• YOUR ASSIGNMENT:
Every line below between the one holding "ring pip: (262, 214)" and the one holding "pinky dip: (448, 245)", inclusive, should be copied exactly, and no other line.

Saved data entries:
====================
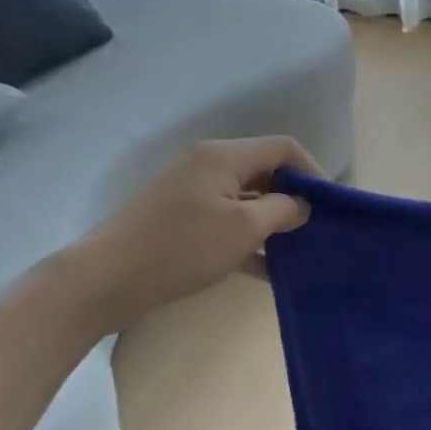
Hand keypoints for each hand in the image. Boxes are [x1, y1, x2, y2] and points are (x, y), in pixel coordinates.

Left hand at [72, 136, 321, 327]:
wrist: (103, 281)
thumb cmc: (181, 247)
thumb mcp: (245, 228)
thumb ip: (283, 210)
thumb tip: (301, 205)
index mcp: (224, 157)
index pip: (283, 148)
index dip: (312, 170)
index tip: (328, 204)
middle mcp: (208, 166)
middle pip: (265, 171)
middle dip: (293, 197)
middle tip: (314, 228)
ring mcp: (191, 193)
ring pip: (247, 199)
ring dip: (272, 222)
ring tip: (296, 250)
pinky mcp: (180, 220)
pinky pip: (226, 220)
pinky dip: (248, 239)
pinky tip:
====================
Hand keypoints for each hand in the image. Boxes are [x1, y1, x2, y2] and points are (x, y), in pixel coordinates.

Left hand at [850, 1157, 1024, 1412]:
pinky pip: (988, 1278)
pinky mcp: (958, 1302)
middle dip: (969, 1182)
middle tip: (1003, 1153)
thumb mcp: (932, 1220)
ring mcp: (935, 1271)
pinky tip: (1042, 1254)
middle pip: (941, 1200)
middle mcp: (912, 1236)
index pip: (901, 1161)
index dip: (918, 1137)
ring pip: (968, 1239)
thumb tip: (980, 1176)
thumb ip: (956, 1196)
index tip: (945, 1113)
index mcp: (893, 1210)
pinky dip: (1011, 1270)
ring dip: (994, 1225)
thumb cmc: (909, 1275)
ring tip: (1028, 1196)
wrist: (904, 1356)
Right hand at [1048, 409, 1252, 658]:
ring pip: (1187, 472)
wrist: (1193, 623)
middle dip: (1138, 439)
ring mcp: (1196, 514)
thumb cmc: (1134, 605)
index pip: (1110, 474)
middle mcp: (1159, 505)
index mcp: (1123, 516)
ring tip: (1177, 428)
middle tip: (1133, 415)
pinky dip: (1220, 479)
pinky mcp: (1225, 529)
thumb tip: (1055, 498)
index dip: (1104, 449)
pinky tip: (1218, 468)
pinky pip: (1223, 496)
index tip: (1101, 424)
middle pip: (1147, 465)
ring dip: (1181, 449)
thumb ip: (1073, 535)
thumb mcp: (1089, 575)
====================
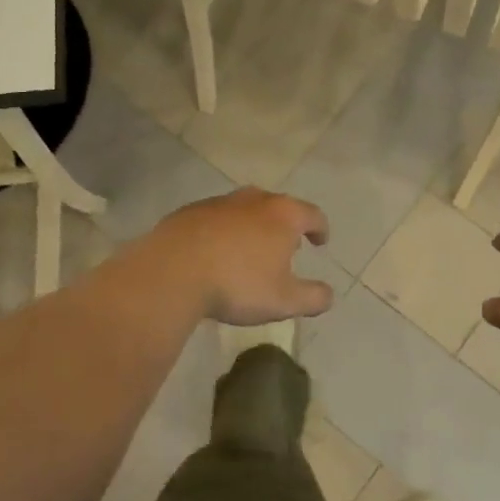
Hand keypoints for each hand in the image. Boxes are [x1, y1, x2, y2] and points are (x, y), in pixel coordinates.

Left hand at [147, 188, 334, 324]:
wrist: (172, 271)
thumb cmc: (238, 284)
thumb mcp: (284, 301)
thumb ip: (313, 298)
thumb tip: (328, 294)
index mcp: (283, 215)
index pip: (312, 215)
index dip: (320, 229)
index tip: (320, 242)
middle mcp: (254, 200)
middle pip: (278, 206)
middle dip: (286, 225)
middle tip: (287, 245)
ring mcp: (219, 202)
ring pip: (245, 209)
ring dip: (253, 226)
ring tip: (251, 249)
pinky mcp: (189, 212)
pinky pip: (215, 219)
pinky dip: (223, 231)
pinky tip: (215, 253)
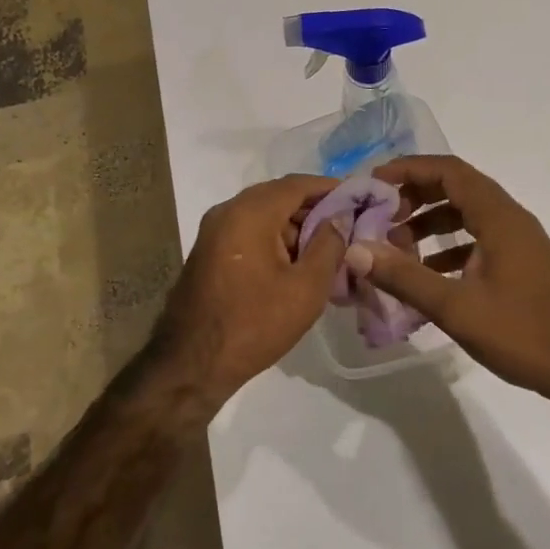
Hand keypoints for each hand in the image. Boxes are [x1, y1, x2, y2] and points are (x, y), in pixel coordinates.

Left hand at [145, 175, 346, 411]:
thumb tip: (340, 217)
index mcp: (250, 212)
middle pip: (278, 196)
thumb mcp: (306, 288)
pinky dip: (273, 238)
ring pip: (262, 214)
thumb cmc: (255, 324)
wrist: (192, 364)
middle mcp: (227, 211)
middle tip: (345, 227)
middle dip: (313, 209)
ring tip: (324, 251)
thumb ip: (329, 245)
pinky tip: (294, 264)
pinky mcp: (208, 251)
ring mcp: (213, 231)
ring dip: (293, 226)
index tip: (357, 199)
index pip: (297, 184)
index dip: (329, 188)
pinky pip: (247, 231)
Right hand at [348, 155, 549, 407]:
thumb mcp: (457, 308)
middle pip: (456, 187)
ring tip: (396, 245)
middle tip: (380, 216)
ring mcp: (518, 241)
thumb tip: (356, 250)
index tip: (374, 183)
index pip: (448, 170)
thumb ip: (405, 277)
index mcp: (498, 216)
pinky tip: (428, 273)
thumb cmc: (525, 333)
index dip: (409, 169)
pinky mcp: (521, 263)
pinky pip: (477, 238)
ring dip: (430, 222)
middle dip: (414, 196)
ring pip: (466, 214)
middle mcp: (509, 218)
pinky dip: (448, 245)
====================
• SOLUTION FOR THIS EXERCISE:
ring pip: (262, 214)
thumb cmc: (255, 324)
wrist: (192, 364)
middle mcp: (227, 211)
middle tip: (345, 227)
middle dip: (313, 209)
ring tip: (324, 251)
thumb ip: (329, 245)
pinky tip: (294, 264)
pinky mcp: (208, 251)
ring mcp: (213, 231)
ring dip: (293, 226)
index tip: (357, 199)
index pip: (297, 184)
index dip: (329, 188)
pinky pip: (247, 231)
Right hand at [348, 155, 549, 407]:
thumb mcp: (457, 308)
middle pip: (456, 187)
ring tip: (396, 245)
middle tip: (380, 216)
ring mcp: (518, 241)
thumb tip: (356, 250)
index tip: (374, 183)
index pip: (448, 170)
thumb ip: (405, 277)
index mcp: (498, 216)
pinky tip: (428, 273)
thumb cmc: (525, 333)
index dip: (409, 169)
pinky mcp: (521, 263)
pinky pip: (477, 238)
ring dip: (430, 222)
middle dip: (414, 196)
ring pip: (466, 214)
middle mcp: (509, 218)
pinky dip: (448, 245)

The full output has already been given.